### What is needed
Transcribe the records below exactly.

### Recorded information
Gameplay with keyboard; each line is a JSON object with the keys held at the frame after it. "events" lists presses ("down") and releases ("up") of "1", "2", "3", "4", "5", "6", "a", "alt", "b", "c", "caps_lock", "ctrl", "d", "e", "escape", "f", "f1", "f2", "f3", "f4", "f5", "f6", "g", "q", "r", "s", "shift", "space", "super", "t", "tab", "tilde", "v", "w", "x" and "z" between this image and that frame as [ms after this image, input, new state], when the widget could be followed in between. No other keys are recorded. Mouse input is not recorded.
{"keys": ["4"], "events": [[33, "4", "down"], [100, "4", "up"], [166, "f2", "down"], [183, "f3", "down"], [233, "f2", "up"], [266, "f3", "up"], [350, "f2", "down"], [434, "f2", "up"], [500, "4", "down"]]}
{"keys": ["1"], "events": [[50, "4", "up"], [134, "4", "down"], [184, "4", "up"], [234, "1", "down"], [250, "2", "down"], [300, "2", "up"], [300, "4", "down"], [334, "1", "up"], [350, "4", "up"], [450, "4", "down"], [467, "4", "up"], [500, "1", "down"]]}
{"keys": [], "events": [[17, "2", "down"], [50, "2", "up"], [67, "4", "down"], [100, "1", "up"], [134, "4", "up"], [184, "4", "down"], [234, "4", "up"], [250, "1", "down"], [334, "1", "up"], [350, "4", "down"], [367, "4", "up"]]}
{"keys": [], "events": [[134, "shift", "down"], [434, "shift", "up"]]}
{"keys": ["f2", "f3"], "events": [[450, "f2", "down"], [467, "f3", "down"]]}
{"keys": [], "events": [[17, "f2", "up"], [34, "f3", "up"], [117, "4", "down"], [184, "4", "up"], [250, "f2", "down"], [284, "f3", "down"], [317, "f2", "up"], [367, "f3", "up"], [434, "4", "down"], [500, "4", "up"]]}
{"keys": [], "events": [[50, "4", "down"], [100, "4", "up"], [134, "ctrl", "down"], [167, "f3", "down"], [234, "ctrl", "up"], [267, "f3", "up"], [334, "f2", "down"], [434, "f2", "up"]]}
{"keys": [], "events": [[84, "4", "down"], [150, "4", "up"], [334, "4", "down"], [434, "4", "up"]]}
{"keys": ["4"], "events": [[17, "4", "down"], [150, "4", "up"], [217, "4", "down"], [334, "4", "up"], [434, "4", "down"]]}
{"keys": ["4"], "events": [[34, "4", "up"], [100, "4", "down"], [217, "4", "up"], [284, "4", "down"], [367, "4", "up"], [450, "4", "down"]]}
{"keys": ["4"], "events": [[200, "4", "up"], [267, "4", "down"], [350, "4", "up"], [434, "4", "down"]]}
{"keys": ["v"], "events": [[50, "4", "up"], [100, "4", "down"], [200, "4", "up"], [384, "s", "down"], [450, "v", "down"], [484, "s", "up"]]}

### Solution to this exercise
Gameplay with keyboard; each line is a JSON object with the keys held at the frame after it. "events" lists presses ("down") and releases ("up") of "1", "2", "3", "4", "5", "6", "a", "alt", "b", "c", "caps_lock", "ctrl", "d", "e", "escape", "f", "f1", "f2", "f3", "f4", "f5", "f6", "g", "q", "r", "s", "shift", "space", "super", "t", "tab", "tilde", "v", "w", "x" and "z" between this image and that frame as [ms after this image, input, new state], when the widget could be followed in between. No other keys are recorded. Mouse input is not recorded.
{"keys": ["4"], "events": [[33, "4", "down"], [100, "4", "up"], [166, "f2", "down"], [183, "f3", "down"], [233, "f2", "up"], [266, "f3", "up"], [350, "f2", "down"], [434, "f2", "up"], [500, "4", "down"]]}
{"keys": ["1"], "events": [[50, "4", "up"], [134, "4", "down"], [184, "4", "up"], [234, "1", "down"], [250, "2", "down"], [300, "2", "up"], [300, "4", "down"], [334, "1", "up"], [350, "4", "up"], [450, "4", "down"], [467, "4", "up"], [500, "1", "down"]]}
{"keys": [], "events": [[17, "2", "down"], [50, "2", "up"], [67, "4", "down"], [100, "1", "up"], [134, "4", "up"], [184, "4", "down"], [234, "4", "up"], [250, "1", "down"], [334, "1", "up"], [350, "4", "down"], [367, "4", "up"]]}
{"keys": [], "events": [[134, "shift", "down"], [434, "shift", "up"]]}
{"keys": ["f2", "f3"], "events": [[450, "f2", "down"], [467, "f3", "down"]]}
{"keys": [], "events": [[17, "f2", "up"], [34, "f3", "up"], [117, "4", "down"], [184, "4", "up"], [250, "f2", "down"], [284, "f3", "down"], [317, "f2", "up"], [367, "f3", "up"], [434, "4", "down"], [500, "4", "up"]]}
{"keys": [], "events": [[50, "4", "down"], [100, "4", "up"], [134, "ctrl", "down"], [167, "f3", "down"], [234, "ctrl", "up"], [267, "f3", "up"], [334, "f2", "down"], [434, "f2", "up"]]}
{"keys": [], "events": [[84, "4", "down"], [150, "4", "up"], [334, "4", "down"], [434, "4", "up"]]}
{"keys": ["4"], "events": [[17, "4", "down"], [150, "4", "up"], [217, "4", "down"], [334, "4", "up"], [434, "4", "down"]]}
{"keys": ["4"], "events": [[34, "4", "up"], [100, "4", "down"], [217, "4", "up"], [284, "4", "down"], [367, "4", "up"], [450, "4", "down"]]}
{"keys": ["4"], "events": [[200, "4", "up"], [267, "4", "down"], [350, "4", "up"], [434, "4", "down"]]}
{"keys": ["v"], "events": [[50, "4", "up"], [100, "4", "down"], [200, "4", "up"], [384, "s", "down"], [450, "v", "down"], [484, "s", "up"]]}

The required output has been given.